Jeff Hudson | Enterprise staff writer

The good news: The Davis school district’s financial picture is about $2 million better than expected.

The bad news: Most of that fund balance is in the form of state and federal IOUs. It’s “Monopoly money,” according to Associate Superintendent Bruce Colby, the district’s chief business officer.

The Board of Education spent much of Thursday night’s meeting examining several challenging budget situations that the district may face during the coming year.
The fund balance results from “favorable updates in final funding allocations, final billing for a special education and mental health (funding shift by the state), and purposeful (local) underspending” within the district, Colby said.

But he added, “While the ending balance appears healthy, it is not. The increasing delays in state and federal payments (to the Davis district) have diminished our available cash reserves. There are no available cash reserves to spend down the fund balance.”

In other words, Colby said, “the (state-issued and federal-issued) IOUs are actually larger than the district’s total fund balance. If you were a corporation or a business, that would mean you are in big trouble … On paper, it looks like we have all this fund balance. But you can’t write a check” to cover payroll for teachers and other district employees based on that fund balance, “because it’s accounting dollars, not cash,” Colby said.

He termed the state and federal deferred payments (or IOUs) as “Monopoly money.”
Colby added that despite several reductions in budget and staffing, Davis is still “deficit spending in the million-dollar range” annually because revenue cuts have been even larger. Colby also advised the board that “the biggest part of our budget is teacher payroll, and you have to make decisions (about staffing for 2012-13) by March 15, 2012.”

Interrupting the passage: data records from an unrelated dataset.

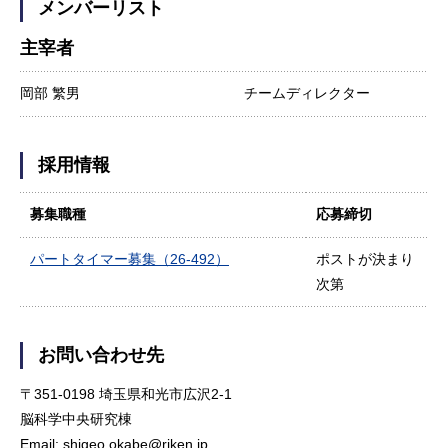
メンバーリスト
主宰者
岡部 繁男
チームディレクター
採用情報
募集職種
応募締切
パートタイマー募集（26-492）
ポストが決まり
次第
お問い合わせ先
〒351-0198 埼玉県和光市広沢2-1
脳科学中央研究棟
Email: shigeo.okabe@riken.jp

The school board also reviewed the staffing cuts that the district would have to consider if a school parcel tax vote fails in a mail-only election March 6. Measures Q and W currently generate $6.5 million in funding annually. They expire in June.
Measures Q and W fund the equivalent of 78 full-time positions — 51 teachers, counselors, librarians and other certificated employees plus 27 classified employees (school secretaries, support staff and others). Also included are stipends for 91 coaches and 22 other part-time positions.

If they are not renewed, class size would go up in local elementary schools, reading and math specialists would be de-funded, and several positions for nurses, psychologists, counselors, music teachers and science teachers likely would disappear.

In addition, Colby warned that Davis faces a possible $2 million hurdle in December if “trigger cuts” kick in because state revenues come in lower than predicted under assumptions that were part of the state budget approved in June.